Réduire coûte que coûte le déficit commercial ou équilibrer le solde en tentant de donner un coup de frein aux importations : le gouvernement a fait de cet objectif une priorité parce que les comptes extérieurs sont mis à rude épreuve. De mois en mois, on s’aperçoit que même si les exportations progressent (+3,3%, à 120 milliards de DH à fin août), le taux de couverture des importations n’arrête pas de décrocher. A fin août, il s’est établi à 48,3% contre 48,9% une année auparavant, le déficit commercial étant passé de 121,3 milliards de DH à 128,6 milliards sur la même période, soit une aggravation de 6,1%. L’équation, et c’est ce qui fait réagir les pouvoirs publics, c’est que le rythme de croissance des importations, du moins en valeur, est plus élevé même si un ralentissement est perceptible. Sur la période considérée, la valeur (CAF) a augmenté de 4,7%, à 248,6 milliards de DH.

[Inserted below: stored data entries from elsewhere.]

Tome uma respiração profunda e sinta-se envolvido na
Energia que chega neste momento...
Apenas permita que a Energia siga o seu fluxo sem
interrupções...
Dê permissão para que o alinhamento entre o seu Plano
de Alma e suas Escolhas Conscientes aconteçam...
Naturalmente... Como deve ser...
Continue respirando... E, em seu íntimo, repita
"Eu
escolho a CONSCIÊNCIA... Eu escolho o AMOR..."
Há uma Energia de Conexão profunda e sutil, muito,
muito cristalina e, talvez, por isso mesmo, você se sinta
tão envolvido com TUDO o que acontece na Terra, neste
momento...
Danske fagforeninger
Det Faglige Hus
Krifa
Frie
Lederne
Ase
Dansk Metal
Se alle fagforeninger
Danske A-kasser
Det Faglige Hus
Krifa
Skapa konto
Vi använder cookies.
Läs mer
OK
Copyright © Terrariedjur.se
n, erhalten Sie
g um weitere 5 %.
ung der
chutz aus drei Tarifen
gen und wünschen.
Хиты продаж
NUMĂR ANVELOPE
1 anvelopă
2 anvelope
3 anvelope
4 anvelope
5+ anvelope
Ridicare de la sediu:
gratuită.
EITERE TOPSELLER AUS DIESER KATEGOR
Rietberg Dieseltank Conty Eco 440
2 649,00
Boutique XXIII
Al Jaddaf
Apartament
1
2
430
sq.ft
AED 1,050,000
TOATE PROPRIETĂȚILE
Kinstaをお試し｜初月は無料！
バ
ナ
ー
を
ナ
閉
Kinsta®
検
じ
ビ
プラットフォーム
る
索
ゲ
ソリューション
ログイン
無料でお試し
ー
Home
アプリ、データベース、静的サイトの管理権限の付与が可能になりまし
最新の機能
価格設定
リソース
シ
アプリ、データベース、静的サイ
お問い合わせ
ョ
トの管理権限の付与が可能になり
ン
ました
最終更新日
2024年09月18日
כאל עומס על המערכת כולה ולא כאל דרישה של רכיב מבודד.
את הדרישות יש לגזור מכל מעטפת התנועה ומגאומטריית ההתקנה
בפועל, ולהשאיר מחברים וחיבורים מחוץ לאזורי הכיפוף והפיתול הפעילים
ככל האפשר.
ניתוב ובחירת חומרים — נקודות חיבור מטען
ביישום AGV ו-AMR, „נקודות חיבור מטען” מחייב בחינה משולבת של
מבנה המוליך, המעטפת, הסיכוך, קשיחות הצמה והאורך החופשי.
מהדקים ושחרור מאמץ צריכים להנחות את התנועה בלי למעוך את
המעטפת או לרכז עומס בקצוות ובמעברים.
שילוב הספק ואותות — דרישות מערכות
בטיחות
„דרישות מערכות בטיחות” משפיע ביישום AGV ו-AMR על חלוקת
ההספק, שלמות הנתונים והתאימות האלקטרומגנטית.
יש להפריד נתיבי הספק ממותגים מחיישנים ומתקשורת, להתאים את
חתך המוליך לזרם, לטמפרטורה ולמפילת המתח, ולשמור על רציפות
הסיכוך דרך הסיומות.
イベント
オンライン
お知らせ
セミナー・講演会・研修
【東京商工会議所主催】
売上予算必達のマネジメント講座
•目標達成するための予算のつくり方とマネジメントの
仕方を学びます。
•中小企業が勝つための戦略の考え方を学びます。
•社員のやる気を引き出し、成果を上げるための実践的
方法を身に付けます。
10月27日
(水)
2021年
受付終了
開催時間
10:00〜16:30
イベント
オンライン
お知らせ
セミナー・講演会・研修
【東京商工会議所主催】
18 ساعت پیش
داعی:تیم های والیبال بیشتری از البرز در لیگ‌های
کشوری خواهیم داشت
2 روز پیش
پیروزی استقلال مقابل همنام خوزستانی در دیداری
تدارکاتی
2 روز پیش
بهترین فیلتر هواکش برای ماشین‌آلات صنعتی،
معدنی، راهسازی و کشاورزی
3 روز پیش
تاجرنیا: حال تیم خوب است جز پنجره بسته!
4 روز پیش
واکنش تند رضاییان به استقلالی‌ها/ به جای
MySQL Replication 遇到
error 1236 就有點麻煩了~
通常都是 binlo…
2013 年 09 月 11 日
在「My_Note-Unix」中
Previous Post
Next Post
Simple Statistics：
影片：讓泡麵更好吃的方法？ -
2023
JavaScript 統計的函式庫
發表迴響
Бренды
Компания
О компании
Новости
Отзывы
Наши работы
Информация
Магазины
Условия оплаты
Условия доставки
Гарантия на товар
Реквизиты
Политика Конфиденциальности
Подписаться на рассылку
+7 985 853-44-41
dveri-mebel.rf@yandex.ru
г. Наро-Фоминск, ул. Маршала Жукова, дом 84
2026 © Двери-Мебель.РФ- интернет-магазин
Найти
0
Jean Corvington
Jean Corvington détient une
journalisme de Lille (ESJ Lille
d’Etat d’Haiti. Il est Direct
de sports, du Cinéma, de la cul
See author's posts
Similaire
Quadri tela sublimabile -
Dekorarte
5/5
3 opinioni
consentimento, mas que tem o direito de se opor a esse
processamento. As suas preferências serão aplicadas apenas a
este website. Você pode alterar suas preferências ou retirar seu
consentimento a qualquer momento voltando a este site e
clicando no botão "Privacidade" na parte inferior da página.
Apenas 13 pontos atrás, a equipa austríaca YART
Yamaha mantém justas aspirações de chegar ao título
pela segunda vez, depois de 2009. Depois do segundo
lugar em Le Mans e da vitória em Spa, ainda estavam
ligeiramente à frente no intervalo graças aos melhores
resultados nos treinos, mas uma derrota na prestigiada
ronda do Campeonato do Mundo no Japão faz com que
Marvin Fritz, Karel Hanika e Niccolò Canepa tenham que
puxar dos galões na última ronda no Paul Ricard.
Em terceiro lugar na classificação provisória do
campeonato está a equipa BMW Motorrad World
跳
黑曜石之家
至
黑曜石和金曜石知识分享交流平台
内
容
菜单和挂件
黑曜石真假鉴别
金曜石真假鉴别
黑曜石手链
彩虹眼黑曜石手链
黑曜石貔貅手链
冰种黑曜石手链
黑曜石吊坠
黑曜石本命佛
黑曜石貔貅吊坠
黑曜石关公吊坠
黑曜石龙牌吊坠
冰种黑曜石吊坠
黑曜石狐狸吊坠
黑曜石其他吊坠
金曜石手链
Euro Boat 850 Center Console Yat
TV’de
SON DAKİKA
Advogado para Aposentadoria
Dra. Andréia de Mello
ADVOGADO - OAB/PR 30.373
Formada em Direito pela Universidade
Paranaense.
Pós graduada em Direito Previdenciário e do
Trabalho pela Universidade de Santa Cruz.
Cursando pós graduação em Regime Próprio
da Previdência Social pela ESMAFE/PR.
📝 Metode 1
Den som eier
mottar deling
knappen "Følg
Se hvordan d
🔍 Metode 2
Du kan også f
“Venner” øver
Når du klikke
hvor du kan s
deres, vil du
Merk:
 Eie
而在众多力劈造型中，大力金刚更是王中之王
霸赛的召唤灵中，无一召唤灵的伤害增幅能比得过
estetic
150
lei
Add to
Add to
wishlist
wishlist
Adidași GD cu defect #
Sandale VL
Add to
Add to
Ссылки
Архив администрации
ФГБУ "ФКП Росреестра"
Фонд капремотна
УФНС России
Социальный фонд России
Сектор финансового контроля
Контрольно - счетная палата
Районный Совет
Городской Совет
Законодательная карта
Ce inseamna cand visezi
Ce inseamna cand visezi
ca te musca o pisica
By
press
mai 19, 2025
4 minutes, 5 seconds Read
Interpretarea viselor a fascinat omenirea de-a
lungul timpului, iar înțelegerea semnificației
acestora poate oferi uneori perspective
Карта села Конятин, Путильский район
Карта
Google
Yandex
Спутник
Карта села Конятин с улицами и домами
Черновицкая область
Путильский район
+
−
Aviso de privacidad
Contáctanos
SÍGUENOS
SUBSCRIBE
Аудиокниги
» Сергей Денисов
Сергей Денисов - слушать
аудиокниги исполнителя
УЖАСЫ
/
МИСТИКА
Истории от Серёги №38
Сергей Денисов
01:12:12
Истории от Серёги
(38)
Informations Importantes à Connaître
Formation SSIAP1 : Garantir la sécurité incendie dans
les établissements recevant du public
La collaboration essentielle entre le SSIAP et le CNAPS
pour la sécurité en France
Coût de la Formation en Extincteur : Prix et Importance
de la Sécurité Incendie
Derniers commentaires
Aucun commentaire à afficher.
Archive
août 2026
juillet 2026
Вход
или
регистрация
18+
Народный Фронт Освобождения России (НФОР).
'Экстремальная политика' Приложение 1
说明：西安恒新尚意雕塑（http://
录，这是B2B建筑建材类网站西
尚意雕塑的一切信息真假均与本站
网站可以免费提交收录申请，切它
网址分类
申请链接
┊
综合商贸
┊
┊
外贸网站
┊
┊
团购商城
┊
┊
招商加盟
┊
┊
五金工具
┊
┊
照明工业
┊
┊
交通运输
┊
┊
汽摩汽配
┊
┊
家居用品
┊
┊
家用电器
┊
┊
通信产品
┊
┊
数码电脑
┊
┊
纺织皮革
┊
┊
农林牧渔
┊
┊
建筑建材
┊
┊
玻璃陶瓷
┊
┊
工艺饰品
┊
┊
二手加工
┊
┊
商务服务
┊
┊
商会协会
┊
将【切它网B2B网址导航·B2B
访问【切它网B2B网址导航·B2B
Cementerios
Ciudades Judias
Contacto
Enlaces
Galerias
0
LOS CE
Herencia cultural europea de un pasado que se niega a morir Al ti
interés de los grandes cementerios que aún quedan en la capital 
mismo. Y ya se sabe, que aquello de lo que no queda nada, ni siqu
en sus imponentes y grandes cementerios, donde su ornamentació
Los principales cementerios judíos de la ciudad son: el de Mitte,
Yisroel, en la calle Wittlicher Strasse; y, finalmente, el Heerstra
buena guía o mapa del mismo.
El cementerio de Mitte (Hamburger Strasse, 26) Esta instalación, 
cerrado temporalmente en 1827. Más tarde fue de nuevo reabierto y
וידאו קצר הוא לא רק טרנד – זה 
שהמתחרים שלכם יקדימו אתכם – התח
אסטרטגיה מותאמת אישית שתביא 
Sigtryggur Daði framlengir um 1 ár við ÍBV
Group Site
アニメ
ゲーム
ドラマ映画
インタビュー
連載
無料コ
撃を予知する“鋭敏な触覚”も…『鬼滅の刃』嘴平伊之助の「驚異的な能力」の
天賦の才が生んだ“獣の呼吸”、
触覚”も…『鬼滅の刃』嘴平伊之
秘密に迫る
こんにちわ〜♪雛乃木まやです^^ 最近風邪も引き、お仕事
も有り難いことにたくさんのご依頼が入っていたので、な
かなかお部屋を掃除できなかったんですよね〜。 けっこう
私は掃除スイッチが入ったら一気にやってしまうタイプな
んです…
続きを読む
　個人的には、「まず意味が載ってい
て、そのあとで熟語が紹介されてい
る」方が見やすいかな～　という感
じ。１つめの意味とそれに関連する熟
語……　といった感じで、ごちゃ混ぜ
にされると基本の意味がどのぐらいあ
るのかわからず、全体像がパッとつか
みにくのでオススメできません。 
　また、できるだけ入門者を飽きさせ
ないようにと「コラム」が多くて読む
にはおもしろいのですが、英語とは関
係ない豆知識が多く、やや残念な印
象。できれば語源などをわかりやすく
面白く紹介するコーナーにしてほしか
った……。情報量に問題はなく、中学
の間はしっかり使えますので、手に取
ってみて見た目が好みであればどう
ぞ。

En vérité, cette évolution peut être admise, surtout pour un pays non pétrolier obligé de payer cher ses approvisionnements. Qui plus est le Maroc est tenu de s’équiper en machines et autres biens d’équipement. Forcément, cela se sent sur la facture finale. Illustration, les importations de produits énergétiques se sont élevées à 64,7 milliards de DH contre 60,1 milliards un an auparavant, soit une appréciation de 7,6% ou 4,6 milliards de DH. Ce poste représente 26% de la facture totale. La valeur des biens d’équipement importés (voitures industrielles, machines, avions, matériel de génie civil…) a aussi augmenté de 9,5%, à 49 milliards de DH. Ces deux groupes constituent 46% des importations.

Compte tenu de ces contraintes, ce n’est pas tant la traque des produits «dits non indispensables» -cette politique a ses limites- qui constitue la solution au déficit commercial que la diversification de l’offre dédiée aux marchés étrangers.

Hausse sensible des IDE

Les phosphates et dérivés, le textile et les produits agricoles et de la mer continuent en effet d’occuper les premiers rangs, malgré la poussée d’autres secteurs comme l’équipement automobile.
A ces problèmes structurels s’ajoutent les effets de la crise qui pèsent, in fine, sur les autres postes de la balance courante. Par exemple, le solde des recettes voyages reste positif, mais il s’est déprécié de 2,4 milliards à fin août, passant de 33,17 milliards à 30,7 milliards.

Quant aux recettes MRE, elles sont arrêtées à 38,07 milliards de DH contre 38,77 milliards pour les huit premiers mois de 2011. L’une des rares satisfactions est que les investissements privés directs étrangers sont en hausse (18,37 milliards de DH contre 17,76 milliards), signe que le pays reste attractif. Mais il faudra aussi que ses produits le soient davantage à l’étranger.